Reviewed by Jim Hynes

"Beauty and Ruin" from singer-songwriter David Starr was inspired by "Of What Was, Nothing Is Left," a novel written by his grandfather in 1972. It's a tragic story of family dysfunction, missteps and denial based in southwest Arkansas. In the book tragedy begets the next tragedy until only in the last two pages do we find redemption and hope.

The album was produced and arranged by John Oates, who is also one of several notable co-writers including Jim Lauderdale, Dana Cooper, Doug and Telisha Williams (Wild Ponies), Irene Kelley, Wood Newton and Shelley Rae Korntved. After working with Oates on his 2017 "The Head & Heart" EP, Starr collaborated with Oates by handing the book to several of their favorite songwriters asking them to write for a concept album based on the true story.

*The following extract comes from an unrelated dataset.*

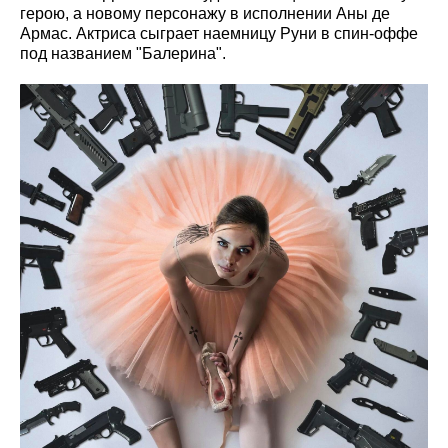
герою, а новому персонажу в исполнении Аны де
Армас. Актриса сыграет наемницу Руни в спин-оффе
под названием "Балерина".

As such, Starr and these co-writers explore these flawed characters , giving Fred Starr's words new life. Naturally, it resonates as cinematic in scope, rife full of poetic passages like this from the title track written by Starr and Cooper - "This crooked road that I wound up on/Led me to you and now you're gone/Our sky of blue turned cold and gray/Beauty and ruin at the end of the day."

Given Oates' profile, some of Nashville's best like Dan Dugmore, Greg Morrow and Ian Fitchuk contribute to provide a rich musical backdrop complete with a healthy blend of electric and acoustic instruments, punctuated by pedal steel, mandolin, fiddle and cello. Many of the co-writers also add background vocals to Starr's clear, articulate vocals with just a hint of twang. "Road to Jubilee," co-written with Oates and Lauderdale, is in a solid traditional country vein propelled by swelling guitars and B3 organ as Starr sings from the perspective of the main narrator in prison - "Now it's dark and cold and lonely inside these prison walls/And I'm not to blame for a dead man's crime but still I took the fall/I've lost so many hours that I know I'll never find/Now I count the days 'til I walk away and leave this all behind."

These are storytelling songs at their best, rendered by some of the best writers and musicians in the genre. Much of it is dark but that usually makes for better songs, certainly holding true here.